TASK TO CARRY OUT: Somewhere below are a line with "thumb tip: (419, 210)" and a later line with "index mcp: (522, 263)". Output exactly those lines and all lines between them.

BEGIN AVAILABLE RECORDS

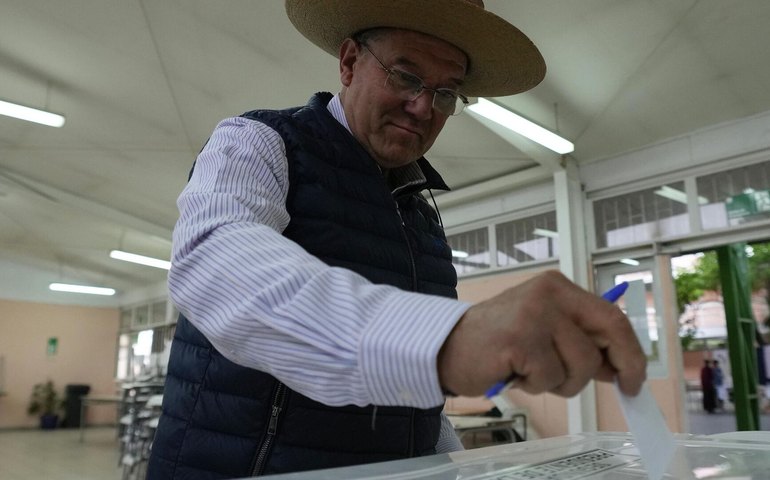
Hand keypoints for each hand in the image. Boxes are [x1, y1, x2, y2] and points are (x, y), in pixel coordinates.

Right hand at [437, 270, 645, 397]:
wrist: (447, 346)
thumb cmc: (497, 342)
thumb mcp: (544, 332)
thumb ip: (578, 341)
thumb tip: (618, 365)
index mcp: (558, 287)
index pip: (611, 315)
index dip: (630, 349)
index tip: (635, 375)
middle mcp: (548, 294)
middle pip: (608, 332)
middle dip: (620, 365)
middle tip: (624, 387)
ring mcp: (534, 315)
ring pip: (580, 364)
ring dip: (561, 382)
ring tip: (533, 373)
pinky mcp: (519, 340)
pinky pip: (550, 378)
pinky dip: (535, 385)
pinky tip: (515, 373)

END AVAILABLE RECORDS
BEGIN AVAILABLE RECORDS

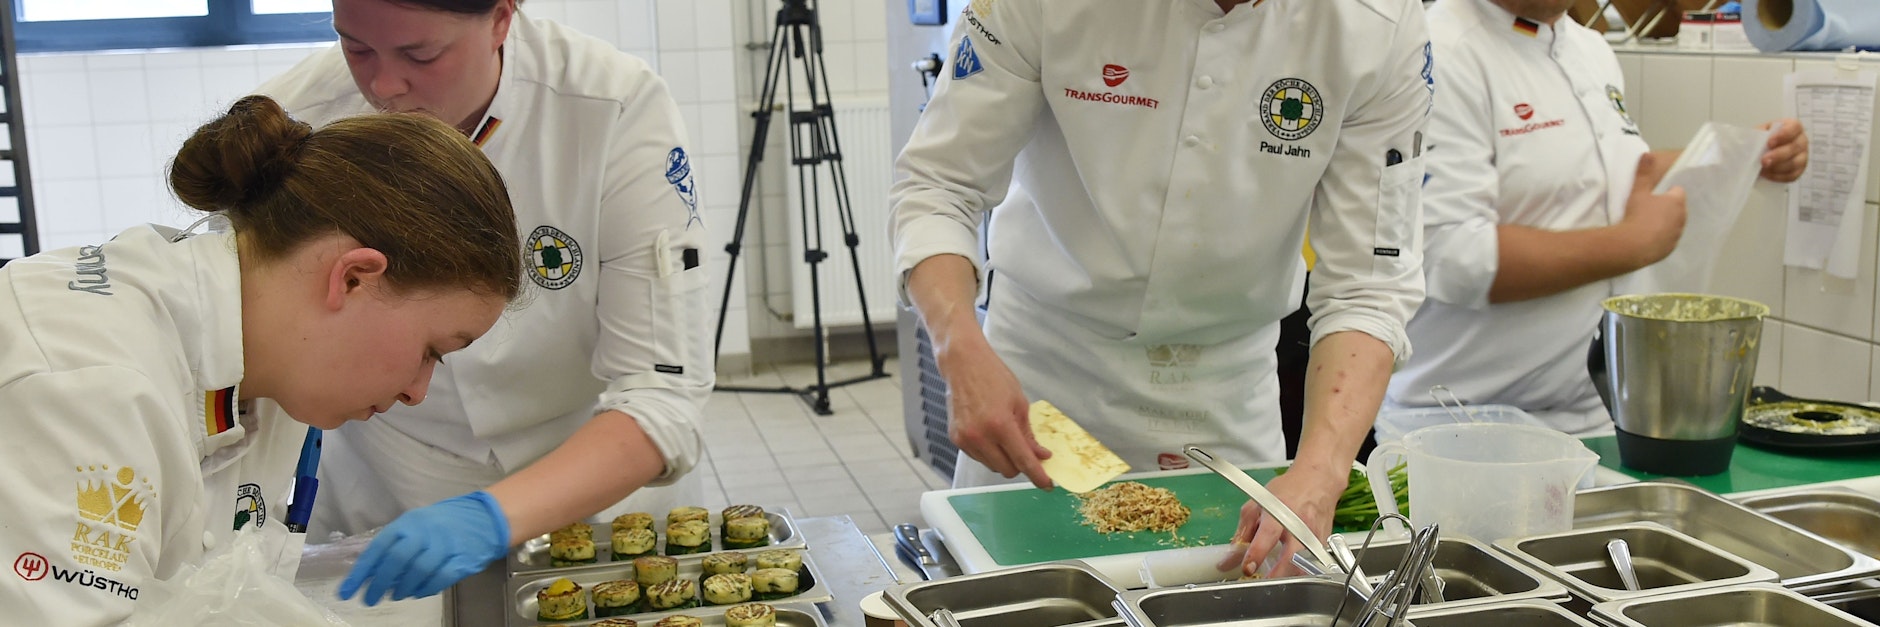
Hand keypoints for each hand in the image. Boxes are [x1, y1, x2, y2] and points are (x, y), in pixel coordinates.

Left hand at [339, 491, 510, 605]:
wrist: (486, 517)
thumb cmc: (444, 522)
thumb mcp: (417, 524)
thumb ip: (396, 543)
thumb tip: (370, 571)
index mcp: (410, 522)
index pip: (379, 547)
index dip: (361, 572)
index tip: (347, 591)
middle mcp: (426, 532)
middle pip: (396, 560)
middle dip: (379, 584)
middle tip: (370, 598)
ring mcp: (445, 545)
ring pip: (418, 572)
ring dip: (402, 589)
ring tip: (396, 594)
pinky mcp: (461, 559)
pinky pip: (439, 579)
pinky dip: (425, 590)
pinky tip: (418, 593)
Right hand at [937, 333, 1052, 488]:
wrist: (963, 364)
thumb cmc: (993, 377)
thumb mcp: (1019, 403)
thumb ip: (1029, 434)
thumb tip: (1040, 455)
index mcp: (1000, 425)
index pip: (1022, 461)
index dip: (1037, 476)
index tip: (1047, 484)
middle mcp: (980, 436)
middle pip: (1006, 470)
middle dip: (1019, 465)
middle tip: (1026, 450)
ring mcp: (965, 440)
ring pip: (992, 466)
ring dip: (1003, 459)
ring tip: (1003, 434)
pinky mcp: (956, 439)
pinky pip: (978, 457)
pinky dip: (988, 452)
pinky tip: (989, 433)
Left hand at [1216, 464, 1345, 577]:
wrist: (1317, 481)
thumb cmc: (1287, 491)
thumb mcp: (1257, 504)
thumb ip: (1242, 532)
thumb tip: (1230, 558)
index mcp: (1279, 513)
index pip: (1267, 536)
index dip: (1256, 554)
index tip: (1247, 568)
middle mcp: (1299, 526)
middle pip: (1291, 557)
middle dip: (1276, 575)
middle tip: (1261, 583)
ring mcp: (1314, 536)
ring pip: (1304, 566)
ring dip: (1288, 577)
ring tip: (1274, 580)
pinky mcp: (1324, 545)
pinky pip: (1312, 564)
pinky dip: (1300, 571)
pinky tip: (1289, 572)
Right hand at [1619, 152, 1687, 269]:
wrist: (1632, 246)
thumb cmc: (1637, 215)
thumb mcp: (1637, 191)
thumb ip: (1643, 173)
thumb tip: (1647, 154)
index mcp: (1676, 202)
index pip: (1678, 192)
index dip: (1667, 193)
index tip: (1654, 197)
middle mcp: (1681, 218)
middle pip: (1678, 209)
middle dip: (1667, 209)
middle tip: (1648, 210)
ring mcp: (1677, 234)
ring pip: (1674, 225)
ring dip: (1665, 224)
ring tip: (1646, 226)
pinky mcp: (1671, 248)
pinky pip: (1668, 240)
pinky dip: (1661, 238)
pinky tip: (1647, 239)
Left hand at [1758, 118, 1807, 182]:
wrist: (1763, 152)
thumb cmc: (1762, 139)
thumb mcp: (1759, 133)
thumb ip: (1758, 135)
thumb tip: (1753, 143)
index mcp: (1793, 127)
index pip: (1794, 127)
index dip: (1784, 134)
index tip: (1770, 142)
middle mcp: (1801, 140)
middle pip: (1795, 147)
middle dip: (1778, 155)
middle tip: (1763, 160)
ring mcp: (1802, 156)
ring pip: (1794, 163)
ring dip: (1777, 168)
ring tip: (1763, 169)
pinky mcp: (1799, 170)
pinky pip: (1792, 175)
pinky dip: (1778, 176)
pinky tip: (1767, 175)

END AVAILABLE RECORDS
BEGIN AVAILABLE RECORDS

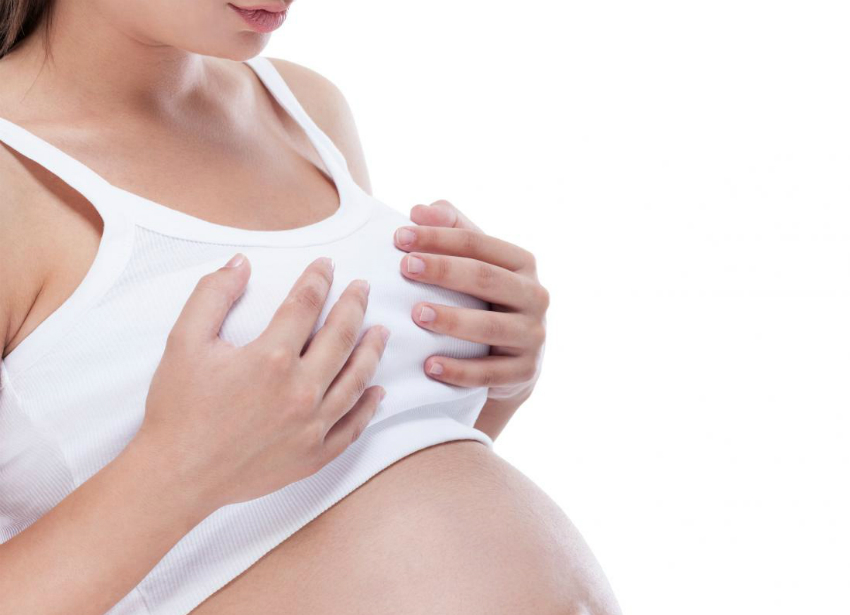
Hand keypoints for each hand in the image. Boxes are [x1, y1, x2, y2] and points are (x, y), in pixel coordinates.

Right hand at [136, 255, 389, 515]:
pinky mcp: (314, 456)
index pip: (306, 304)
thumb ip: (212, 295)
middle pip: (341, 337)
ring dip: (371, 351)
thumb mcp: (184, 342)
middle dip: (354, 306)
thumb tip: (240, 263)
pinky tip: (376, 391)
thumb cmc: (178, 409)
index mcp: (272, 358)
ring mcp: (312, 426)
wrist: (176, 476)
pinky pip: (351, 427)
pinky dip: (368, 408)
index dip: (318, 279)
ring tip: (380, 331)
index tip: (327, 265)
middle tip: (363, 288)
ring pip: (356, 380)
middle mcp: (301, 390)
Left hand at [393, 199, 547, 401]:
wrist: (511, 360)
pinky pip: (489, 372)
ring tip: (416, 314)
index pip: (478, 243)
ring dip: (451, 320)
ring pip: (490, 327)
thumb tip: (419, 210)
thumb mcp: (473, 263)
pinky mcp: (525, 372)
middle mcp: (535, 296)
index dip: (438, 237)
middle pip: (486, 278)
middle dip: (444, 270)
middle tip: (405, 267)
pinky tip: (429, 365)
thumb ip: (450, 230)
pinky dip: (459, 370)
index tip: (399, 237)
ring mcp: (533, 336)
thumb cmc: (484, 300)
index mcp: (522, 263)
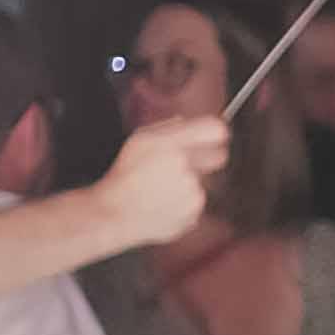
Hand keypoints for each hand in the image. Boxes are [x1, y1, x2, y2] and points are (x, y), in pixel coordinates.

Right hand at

END AVAILABLE RECORDS

SOLUTION FOR THIS EXERCISE:
thumb tip: (419, 210)
thumb mcp: (473, 263)
pinky mcp: (525, 372)
middle mcp: (535, 296)
index dip: (438, 237)
middle pip: (486, 278)
middle dip: (444, 270)
middle tip: (405, 267)
pinky tip: (429, 365)
thumb ip: (450, 230)
pinky dip: (459, 370)
index tip: (399, 237)
ring mcp: (533, 336)
thumb cmc: (484, 300)
index mcp: (522, 263)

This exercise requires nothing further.